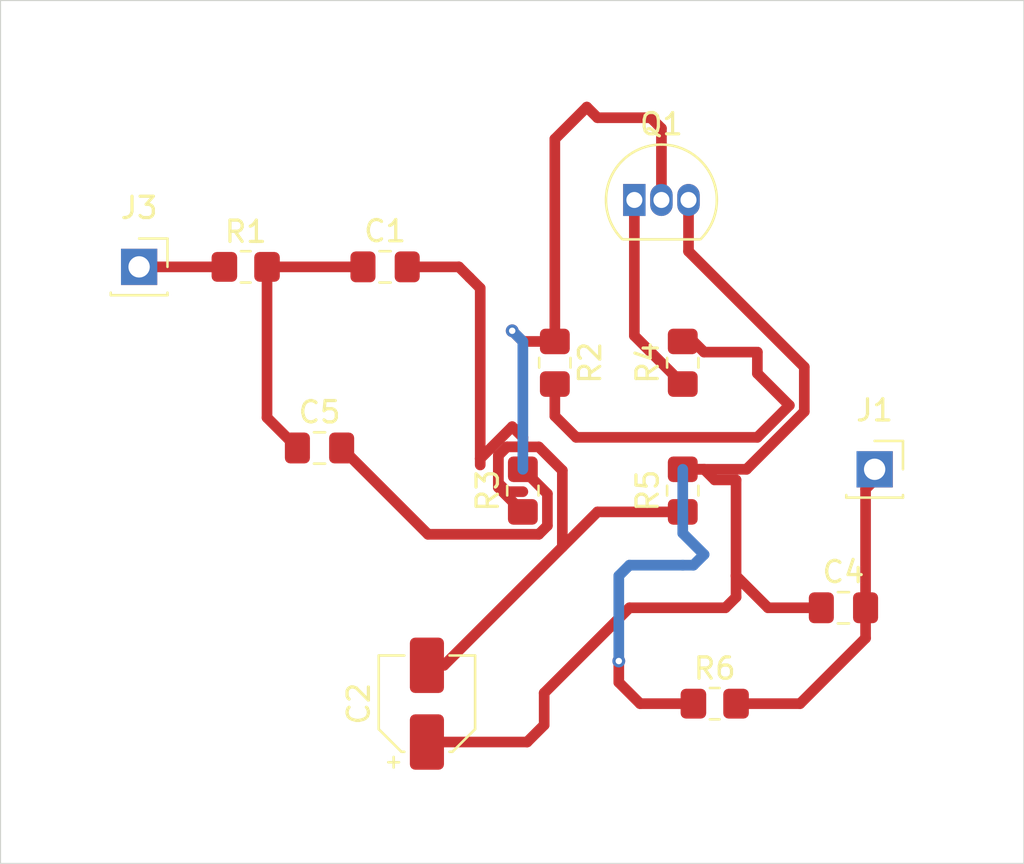
<source format=kicad_pcb>
(kicad_pcb
	(version 20241229)
	(generator "pcbnew")
	(generator_version "9.0")
	(general
		(thickness 1.6)
		(legacy_teardrops no)
	)
	(paper "A4")
	(title_block
		(title "AM Audio Circuit")
		(rev "1")
	)
	(layers
		(0 "F.Cu" signal)
		(2 "B.Cu" signal)
		(9 "F.Adhes" user "F.Adhesive")
		(11 "B.Adhes" user "B.Adhesive")
		(13 "F.Paste" user)
		(15 "B.Paste" user)
		(5 "F.SilkS" user "F.Silkscreen")
		(7 "B.SilkS" user "B.Silkscreen")
		(1 "F.Mask" user)
		(3 "B.Mask" user)
		(17 "Dwgs.User" user "User.Drawings")
		(19 "Cmts.User" user "User.Comments")
		(21 "Eco1.User" user "User.Eco1")
		(23 "Eco2.User" user "User.Eco2")
		(25 "Edge.Cuts" user)
		(27 "Margin" user)
		(31 "F.CrtYd" user "F.Courtyard")
		(29 "B.CrtYd" user "B.Courtyard")
		(35 "F.Fab" user)
		(33 "B.Fab" user)
		(39 "User.1" user)
		(41 "User.2" user)
		(43 "User.3" user)
		(45 "User.4" user)
	)
	(setup
		(pad_to_mask_clearance 0)
		(allow_soldermask_bridges_in_footprints no)
		(tenting front back)
		(pcbplotparams
			(layerselection 0x00000000_00000000_55555555_5755f5ff)
			(plot_on_all_layers_selection 0x00000000_00000000_00000000_00000000)
			(disableapertmacros no)
			(usegerberextensions no)
			(usegerberattributes yes)
			(usegerberadvancedattributes yes)
			(creategerberjobfile yes)
			(dashed_line_dash_ratio 12.000000)
			(dashed_line_gap_ratio 3.000000)
			(svgprecision 4)
			(plotframeref no)
			(mode 1)
			(useauxorigin no)
			(hpglpennumber 1)
			(hpglpenspeed 20)
			(hpglpendiameter 15.000000)
			(pdf_front_fp_property_popups yes)
			(pdf_back_fp_property_popups yes)
			(pdf_metadata yes)
			(pdf_single_document no)
			(dxfpolygonmode yes)
			(dxfimperialunits yes)
			(dxfusepcbnewfont yes)
			(psnegative no)
			(psa4output no)
			(plot_black_and_white yes)
			(sketchpadsonfab no)
			(plotpadnumbers no)
			(hidednponfab no)
			(sketchdnponfab yes)
			(crossoutdnponfab yes)
			(subtractmaskfromsilk no)
			(outputformat 1)
			(mirror no)
			(drillshape 1)
			(scaleselection 1)
			(outputdirectory "")
		)
	)
	(net 0 "")
	(net 1 "/OUT1")
	(net 2 "GND")
	(net 3 "/OUT2")
	(net 4 "Net-(J1-Pin_1)")
	(net 5 "Net-(Q1-B)")
	(net 6 "Net-(J3-Pin_1)")
	(net 7 "Net-(Q1-C)")
	(net 8 "+9V")
	(footprint "Connector_PinSocket_2.54mm:PinSocket_1x01_P2.54mm_Vertical" (layer "F.Cu") (at 145.5 104))
	(footprint "Package_TO_SOT_THT:TO-92_Inline" (layer "F.Cu") (at 134.23 91.36))
	(footprint "Capacitor_SMD:C_0805_2012Metric_Pad1.18x1.45mm_HandSolder" (layer "F.Cu") (at 144.0375 110.5))
	(footprint "Capacitor_SMD:CP_Elec_4x5.4" (layer "F.Cu") (at 124.5 115 90))
	(footprint "Connector_PinSocket_2.54mm:PinSocket_1x01_P2.54mm_Vertical" (layer "F.Cu") (at 111 94.5))
	(footprint "Resistor_SMD:R_0805_2012Metric_Pad1.20x1.40mm_HandSolder" (layer "F.Cu") (at 130.5 99 -90))
	(footprint "Resistor_SMD:R_0805_2012Metric_Pad1.20x1.40mm_HandSolder" (layer "F.Cu") (at 136.5 99 90))
	(footprint "Capacitor_SMD:C_0805_2012Metric_Pad1.18x1.45mm_HandSolder" (layer "F.Cu") (at 119.4625 103))
	(footprint "Capacitor_SMD:C_0805_2012Metric_Pad1.18x1.45mm_HandSolder" (layer "F.Cu") (at 122.5375 94.5))
	(footprint "Resistor_SMD:R_0805_2012Metric_Pad1.20x1.40mm_HandSolder" (layer "F.Cu") (at 138 115))
	(footprint "Resistor_SMD:R_0805_2012Metric_Pad1.20x1.40mm_HandSolder" (layer "F.Cu") (at 136.5 105 90))
	(footprint "Resistor_SMD:R_0805_2012Metric_Pad1.20x1.40mm_HandSolder" (layer "F.Cu") (at 116 94.5))
	(footprint "Resistor_SMD:R_0805_2012Metric_Pad1.20x1.40mm_HandSolder" (layer "F.Cu") (at 129 105 90))
	(gr_rect
		(start 104.5 82)
		(end 152.5 122.5)
		(stroke
			(width 0.05)
			(type default)
		)
		(fill no)
		(layer "Edge.Cuts")
		(uuid "30714fe6-f0bc-4394-86bb-0541d65784c1")
	)
	(segment
		(start 117 101.575)
		(end 118.425 103)
		(width 0.5)
		(layer "F.Cu")
		(net 1)
		(uuid "101d2596-8592-4ce0-be2b-17286eebdfd5")
	)
	(segment
		(start 117 94.5)
		(end 121.5 94.5)
		(width 0.5)
		(layer "F.Cu")
		(net 1)
		(uuid "4187f839-5321-48a3-92af-f959bed4f251")
	)
	(segment
		(start 117 94.5)
		(end 117 101.575)
		(width 0.5)
		(layer "F.Cu")
		(net 1)
		(uuid "799ef585-1542-4234-894b-3b70a2b898ff")
	)
	(segment
		(start 127.849 104.849)
		(end 129 106)
		(width 0.5)
		(layer "F.Cu")
		(net 2)
		(uuid "05b9d959-ed0e-448c-8e18-8256d6d43f6b")
	)
	(segment
		(start 123.575 94.5)
		(end 126 94.5)
		(width 0.5)
		(layer "F.Cu")
		(net 2)
		(uuid "102558d9-7c21-4043-b693-5479e91eb403")
	)
	(segment
		(start 125.3 113.2)
		(end 130.852 107.648)
		(width 0.5)
		(layer "F.Cu")
		(net 2)
		(uuid "23560e9a-df28-4a66-94a6-0c35d16d9059")
	)
	(segment
		(start 130.852 107.648)
		(end 130.852 104.053708)
		(width 0.5)
		(layer "F.Cu")
		(net 2)
		(uuid "31987acf-7455-43df-ae94-01615a12fb7a")
	)
	(segment
		(start 126 94.5)
		(end 126.5 95)
		(width 0.5)
		(layer "F.Cu")
		(net 2)
		(uuid "4427e8fb-4987-46f0-9e37-2bdb0c8b2809")
	)
	(segment
		(start 133.5 114)
		(end 133.5 113)
		(width 0.5)
		(layer "F.Cu")
		(net 2)
		(uuid "4c2906a5-49fd-45cb-b6f7-b216a9fc3ace")
	)
	(segment
		(start 127.849 104.647292)
		(end 128.252708 105.051)
		(width 0.5)
		(layer "F.Cu")
		(net 2)
		(uuid "7aac66f6-7df3-40d3-ad9b-acc8f0aafb92")
	)
	(segment
		(start 127.849 103.352708)
		(end 127.849 104.647292)
		(width 0.5)
		(layer "F.Cu")
		(net 2)
		(uuid "81d79591-f2fe-4af1-9bfd-59281c4f73c3")
	)
	(segment
		(start 128.252708 105.051)
		(end 129 105.051)
		(width 0.5)
		(layer "F.Cu")
		(net 2)
		(uuid "8e52e45f-b6e6-4c12-9219-cb036903626f")
	)
	(segment
		(start 127 95.5)
		(end 127 103.5)
		(width 0.5)
		(layer "F.Cu")
		(net 2)
		(uuid "9079506f-f55d-44de-9026-86a51229059d")
	)
	(segment
		(start 129 102.5)
		(end 129 102.949)
		(width 0.5)
		(layer "F.Cu")
		(net 2)
		(uuid "9d47815c-b0b8-446f-b9b5-c8b8fcf7a9d5")
	)
	(segment
		(start 127.849 103.352708)
		(end 127.849 104.849)
		(width 0.5)
		(layer "F.Cu")
		(net 2)
		(uuid "a4fb8c35-e321-4262-8ae7-f3fedc17665f")
	)
	(segment
		(start 126.5 95)
		(end 127 95.5)
		(width 0.5)
		(layer "F.Cu")
		(net 2)
		(uuid "a92dfc7e-91bd-49e8-80a9-e74ebf32f1bd")
	)
	(segment
		(start 132.5 106)
		(end 130.852 107.648)
		(width 0.5)
		(layer "F.Cu")
		(net 2)
		(uuid "bed34f9a-3c6c-40b9-bd43-ce4889ec108e")
	)
	(segment
		(start 137 115)
		(end 134.5 115)
		(width 0.5)
		(layer "F.Cu")
		(net 2)
		(uuid "c6ac4a00-aef0-45ea-8ac3-453e33fc992e")
	)
	(segment
		(start 134.5 115)
		(end 133.5 114)
		(width 0.5)
		(layer "F.Cu")
		(net 2)
		(uuid "cc3eced3-cbaf-4b54-92ba-4520c590fdbd")
	)
	(segment
		(start 129 102.949)
		(end 128.252708 102.949)
		(width 0.5)
		(layer "F.Cu")
		(net 2)
		(uuid "ce3b3a67-86bd-4efc-98e6-9f1a0a0c4af4")
	)
	(segment
		(start 130.852 104.053708)
		(end 129.747292 102.949)
		(width 0.5)
		(layer "F.Cu")
		(net 2)
		(uuid "cedcbe22-c0e8-40e3-9930-6427dca142a3")
	)
	(segment
		(start 124.5 113.2)
		(end 125.3 113.2)
		(width 0.5)
		(layer "F.Cu")
		(net 2)
		(uuid "d2b28436-0768-4965-aab3-f9926fb06447")
	)
	(segment
		(start 129.747292 102.949)
		(end 128.252708 102.949)
		(width 0.5)
		(layer "F.Cu")
		(net 2)
		(uuid "ec8c2415-0834-4a9e-b019-fd01034389b3")
	)
	(segment
		(start 127 103.5)
		(end 128.5 102)
		(width 0.5)
		(layer "F.Cu")
		(net 2)
		(uuid "ee79b460-b2f2-48b6-960c-e862249de252")
	)
	(segment
		(start 136.5 106)
		(end 132.5 106)
		(width 0.5)
		(layer "F.Cu")
		(net 2)
		(uuid "f41fc058-e46b-4f36-a999-278a83035034")
	)
	(segment
		(start 127 103.5)
		(end 127 103.798292)
		(width 0.5)
		(layer "F.Cu")
		(net 2)
		(uuid "f473350b-26f6-4b63-b316-a52882783247")
	)
	(segment
		(start 128.252708 102.949)
		(end 127.849 103.352708)
		(width 0.5)
		(layer "F.Cu")
		(net 2)
		(uuid "f8150e27-67ff-4e27-a4d2-32fed173de6d")
	)
	(segment
		(start 128.5 102)
		(end 129 102.5)
		(width 0.5)
		(layer "F.Cu")
		(net 2)
		(uuid "f840e2a4-0216-4ab9-8950-c11526c86e2c")
	)
	(via
		(at 133.5 113)
		(size 0.6)
		(drill 0.3)
		(layers "F.Cu" "B.Cu")
		(net 2)
		(uuid "37f77819-fb72-4e31-b0ef-4eea343315b5")
	)
	(segment
		(start 136.5 106.5)
		(end 136.5 106)
		(width 0.5)
		(layer "B.Cu")
		(net 2)
		(uuid "2f05ef3d-34a3-4092-998a-0dce1605d9eb")
	)
	(segment
		(start 133.5 109)
		(end 134 108.5)
		(width 0.5)
		(layer "B.Cu")
		(net 2)
		(uuid "88ee3c9d-51c3-49ae-9872-69cc09888639")
	)
	(segment
		(start 136.5 108.5)
		(end 137 108.5)
		(width 0.5)
		(layer "B.Cu")
		(net 2)
		(uuid "a0c9cf7a-0879-48b9-9a32-f10560497296")
	)
	(segment
		(start 136.5 106.5)
		(end 136.5 104)
		(width 0.5)
		(layer "B.Cu")
		(net 2)
		(uuid "a9a83389-0759-4259-8223-3b9885883f6a")
	)
	(segment
		(start 137 108.5)
		(end 137.5 108)
		(width 0.5)
		(layer "B.Cu")
		(net 2)
		(uuid "b879d635-d286-411c-a0e9-a228fa6678bf")
	)
	(segment
		(start 133.5 113)
		(end 133.5 109)
		(width 0.5)
		(layer "B.Cu")
		(net 2)
		(uuid "bd553c36-8f1f-49b4-ac1e-33fa7361b5df")
	)
	(segment
		(start 137.5 108)
		(end 136.5 107)
		(width 0.5)
		(layer "B.Cu")
		(net 2)
		(uuid "c470242a-dbf5-42cb-95b5-ff1ddb020404")
	)
	(segment
		(start 134 108.5)
		(end 136.5 108.5)
		(width 0.5)
		(layer "B.Cu")
		(net 2)
		(uuid "e2d8d1b1-9cb5-41cf-8701-8b98d8e1daa7")
	)
	(segment
		(start 136.5 107)
		(end 136.5 106.5)
		(width 0.5)
		(layer "B.Cu")
		(net 2)
		(uuid "e41773ab-0e6c-439e-9626-d9c6a72a6ba3")
	)
	(segment
		(start 130 114.5)
		(end 134 110.5)
		(width 0.5)
		(layer "F.Cu")
		(net 3)
		(uuid "01fe3c39-73d1-4bb5-986d-5713b6abf948")
	)
	(segment
		(start 143 110.5)
		(end 140.5 110.5)
		(width 0.5)
		(layer "F.Cu")
		(net 3)
		(uuid "0c67d7e2-2240-4a3e-b43e-2800ed6a47aa")
	)
	(segment
		(start 139.491364 104)
		(end 142.201 101.290364)
		(width 0.5)
		(layer "F.Cu")
		(net 3)
		(uuid "26552b74-49ff-434a-aeef-5cf35b3a5685")
	)
	(segment
		(start 139 109)
		(end 139 104.5)
		(width 0.5)
		(layer "F.Cu")
		(net 3)
		(uuid "2716f05a-c7a6-4eeb-8460-7f522db7827b")
	)
	(segment
		(start 134 110.5)
		(end 138.5 110.5)
		(width 0.5)
		(layer "F.Cu")
		(net 3)
		(uuid "28042a0e-21d4-47a5-9403-b1e079bb728a")
	)
	(segment
		(start 136.5 104)
		(end 139.491364 104)
		(width 0.5)
		(layer "F.Cu")
		(net 3)
		(uuid "2f6a9f08-38d9-4f64-9a32-3ca23111f0bb")
	)
	(segment
		(start 138 104.5)
		(end 137.5 104)
		(width 0.5)
		(layer "F.Cu")
		(net 3)
		(uuid "31815ae9-9fa1-444f-bcfd-6b451ea3a5af")
	)
	(segment
		(start 139 104.5)
		(end 138 104.5)
		(width 0.5)
		(layer "F.Cu")
		(net 3)
		(uuid "43dfc40d-8cac-46a2-bdba-9d727c300852")
	)
	(segment
		(start 142.201 99.201)
		(end 136.77 93.77)
		(width 0.5)
		(layer "F.Cu")
		(net 3)
		(uuid "462ebfcc-3586-4875-9289-36b9de848741")
	)
	(segment
		(start 137.5 104)
		(end 136.5 104)
		(width 0.5)
		(layer "F.Cu")
		(net 3)
		(uuid "58a33814-57ad-4373-b267-14366bc610ea")
	)
	(segment
		(start 136.77 93.77)
		(end 136.77 91.36)
		(width 0.5)
		(layer "F.Cu")
		(net 3)
		(uuid "6b50a5d0-82a0-462c-8880-9264a87d78bf")
	)
	(segment
		(start 142.201 101.290364)
		(end 142.201 99.201)
		(width 0.5)
		(layer "F.Cu")
		(net 3)
		(uuid "6d6fbfce-addb-498d-b88d-68c162b4778c")
	)
	(segment
		(start 129.2 116.8)
		(end 130 116)
		(width 0.5)
		(layer "F.Cu")
		(net 3)
		(uuid "83e8945c-76bc-476c-88f1-4641f48dc565")
	)
	(segment
		(start 124.5 116.8)
		(end 129.2 116.8)
		(width 0.5)
		(layer "F.Cu")
		(net 3)
		(uuid "b2c5d65c-6292-4cbe-bfbd-8ddae587072f")
	)
	(segment
		(start 140.5 110.5)
		(end 139 109)
		(width 0.5)
		(layer "F.Cu")
		(net 3)
		(uuid "c28dfb3f-02ed-420d-837d-2b06c65ee63e")
	)
	(segment
		(start 130 116)
		(end 130 114.5)
		(width 0.5)
		(layer "F.Cu")
		(net 3)
		(uuid "e207095d-5063-436c-8106-c1d49b6af11d")
	)
	(segment
		(start 139 110)
		(end 139 109)
		(width 0.5)
		(layer "F.Cu")
		(net 3)
		(uuid "e27cca8d-1326-4ad5-9f6b-4ac7b6280b16")
	)
	(segment
		(start 138.5 110.5)
		(end 139 110)
		(width 0.5)
		(layer "F.Cu")
		(net 3)
		(uuid "f8bbe087-3024-4774-ab8a-8b6fcd71f860")
	)
	(segment
		(start 145.075 111.925)
		(end 145.075 110.5)
		(width 0.5)
		(layer "F.Cu")
		(net 4)
		(uuid "00714d5e-ff0a-4e7d-abf3-f25d3b27eec6")
	)
	(segment
		(start 142 115)
		(end 145.075 111.925)
		(width 0.5)
		(layer "F.Cu")
		(net 4)
		(uuid "4e90586d-8f71-45ad-bd20-5195abeeca18")
	)
	(segment
		(start 145.5 104)
		(end 145.5 104.5)
		(width 0.5)
		(layer "F.Cu")
		(net 4)
		(uuid "50791ea4-126d-4cc9-b248-3e143ae29979")
	)
	(segment
		(start 145.075 104.925)
		(end 145.075 110.5)
		(width 0.5)
		(layer "F.Cu")
		(net 4)
		(uuid "894b4313-2b32-4470-b7a1-110864402955")
	)
	(segment
		(start 145.5 104.5)
		(end 145.075 104.925)
		(width 0.5)
		(layer "F.Cu")
		(net 4)
		(uuid "aa0eab05-5f50-46b1-85cc-f5e1367f456c")
	)
	(segment
		(start 139 115)
		(end 142 115)
		(width 0.5)
		(layer "F.Cu")
		(net 4)
		(uuid "ea04327f-8db1-4aff-8434-a43038c57ce2")
	)
	(segment
		(start 129.747292 107.051)
		(end 130.151 106.647292)
		(width 0.5)
		(layer "F.Cu")
		(net 5)
		(uuid "11827701-9e89-4aa2-a5b4-8d18d27009df")
	)
	(segment
		(start 130.5 88.5)
		(end 132 87)
		(width 0.5)
		(layer "F.Cu")
		(net 5)
		(uuid "2530d944-ac8e-41c7-8a05-13c998951391")
	)
	(segment
		(start 124.551 107.051)
		(end 129.747292 107.051)
		(width 0.5)
		(layer "F.Cu")
		(net 5)
		(uuid "35e8c327-0b29-4af2-bdc6-66b4ec2ea5fe")
	)
	(segment
		(start 130.5 98)
		(end 130.5 88.5)
		(width 0.5)
		(layer "F.Cu")
		(net 5)
		(uuid "5524a03f-bf7c-4d69-bb58-73155b7b2bd5")
	)
	(segment
		(start 130.151 105.151)
		(end 129 104)
		(width 0.5)
		(layer "F.Cu")
		(net 5)
		(uuid "6e3e8bfb-1ea0-4ba5-9c36-18a07a3a020c")
	)
	(segment
		(start 135.5 88)
		(end 135.5 91.36)
		(width 0.5)
		(layer "F.Cu")
		(net 5)
		(uuid "9f56ab49-d5f6-45a2-aa1a-f38d3279b21f")
	)
	(segment
		(start 132 87)
		(end 132.5 87.5)
		(width 0.5)
		(layer "F.Cu")
		(net 5)
		(uuid "a39eaf85-ebf3-4543-9c58-b1862278046b")
	)
	(segment
		(start 130.5 98)
		(end 129 98)
		(width 0.5)
		(layer "F.Cu")
		(net 5)
		(uuid "b1a97cfe-b042-4519-a858-0c4bccc296a5")
	)
	(segment
		(start 135 87.5)
		(end 135.5 88)
		(width 0.5)
		(layer "F.Cu")
		(net 5)
		(uuid "c50180c4-89ac-431b-835e-65a0d68290ec")
	)
	(segment
		(start 132.5 87.5)
		(end 135 87.5)
		(width 0.5)
		(layer "F.Cu")
		(net 5)
		(uuid "cd37fa47-5794-4003-b208-c3980ffe7dc6")
	)
	(segment
		(start 120.5 103)
		(end 124.551 107.051)
		(width 0.5)
		(layer "F.Cu")
		(net 5)
		(uuid "e66719e4-9fb7-4d6f-95aa-d3bf11df8be3")
	)
	(segment
		(start 130.151 106.647292)
		(end 130.151 105.151)
		(width 0.5)
		(layer "F.Cu")
		(net 5)
		(uuid "e68393c3-1088-45da-aa67-264bafc98ef9")
	)
	(segment
		(start 129 98)
		(end 128.5 97.5)
		(width 0.5)
		(layer "F.Cu")
		(net 5)
		(uuid "f7f83fe6-be68-480e-8ef4-b3e422da3b73")
	)
	(via
		(at 128.5 97.5)
		(size 0.6)
		(drill 0.3)
		(layers "F.Cu" "B.Cu")
		(net 5)
		(uuid "15aeab16-db1c-4883-b209-3dace3a23d8c")
	)
	(segment
		(start 129 98)
		(end 129 104)
		(width 0.5)
		(layer "B.Cu")
		(net 5)
		(uuid "14a36b8d-f8ec-421f-af62-bf3072be614a")
	)
	(segment
		(start 128.5 97.5)
		(end 129 98)
		(width 0.5)
		(layer "B.Cu")
		(net 5)
		(uuid "c6febc37-9591-4353-81a1-95c577d48199")
	)
	(segment
		(start 111 94.5)
		(end 115 94.5)
		(width 0.5)
		(layer "F.Cu")
		(net 6)
		(uuid "ca29a1be-c254-4509-bb70-fd9cba47abf5")
	)
	(segment
		(start 134.23 91.36)
		(end 134.23 97.73)
		(width 0.5)
		(layer "F.Cu")
		(net 7)
		(uuid "56d3bc89-9e98-4c91-b770-93a92334dfa7")
	)
	(segment
		(start 134.23 97.73)
		(end 136.5 100)
		(width 0.5)
		(layer "F.Cu")
		(net 7)
		(uuid "86aa8166-af66-48ff-a256-78bf05bff678")
	)
	(segment
		(start 130.5 101.5)
		(end 130.5 100)
		(width 0.5)
		(layer "F.Cu")
		(net 8)
		(uuid "04b11e12-3467-4a21-8934-69738e111453")
	)
	(segment
		(start 131.5 102.5)
		(end 130.5 101.5)
		(width 0.5)
		(layer "F.Cu")
		(net 8)
		(uuid "278363bd-b7af-4a50-b3ff-dc13c4fcf3f2")
	)
	(segment
		(start 140 99.5)
		(end 141.5 101)
		(width 0.5)
		(layer "F.Cu")
		(net 8)
		(uuid "28e8461f-bd1e-4964-bdb3-cc51091275ff")
	)
	(segment
		(start 140 98.5)
		(end 140 99.5)
		(width 0.5)
		(layer "F.Cu")
		(net 8)
		(uuid "5701aa79-5817-46b8-8a42-d5df4def09ab")
	)
	(segment
		(start 141.5 101)
		(end 140 102.5)
		(width 0.5)
		(layer "F.Cu")
		(net 8)
		(uuid "87349423-42ee-4655-983f-c8980a64b4be")
	)
	(segment
		(start 137 98)
		(end 137.5 98.5)
		(width 0.5)
		(layer "F.Cu")
		(net 8)
		(uuid "cc780614-2f28-4c69-a836-2845b50ee78f")
	)
	(segment
		(start 140 102.5)
		(end 131.5 102.5)
		(width 0.5)
		(layer "F.Cu")
		(net 8)
		(uuid "de519b4e-24d1-44c5-bdda-f393acfbd1fe")
	)
	(segment
		(start 136.5 98)
		(end 137 98)
		(width 0.5)
		(layer "F.Cu")
		(net 8)
		(uuid "f0b330d0-72d6-4527-866a-91c17d16eeb6")
	)
	(segment
		(start 137.5 98.5)
		(end 140 98.5)
		(width 0.5)
		(layer "F.Cu")
		(net 8)
		(uuid "fb7bf392-6f0a-4cc5-bef0-a6811cf50fe6")
	)
	(embedded_fonts no)
)

</source>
####################
* [YOUR TASK] Check the entries above for the word "CrtYd" and copy every line where it turns up.

* [ANSWER BOX]
		(31 "F.CrtYd" user "F.Courtyard")
		(29 "B.CrtYd" user "B.Courtyard")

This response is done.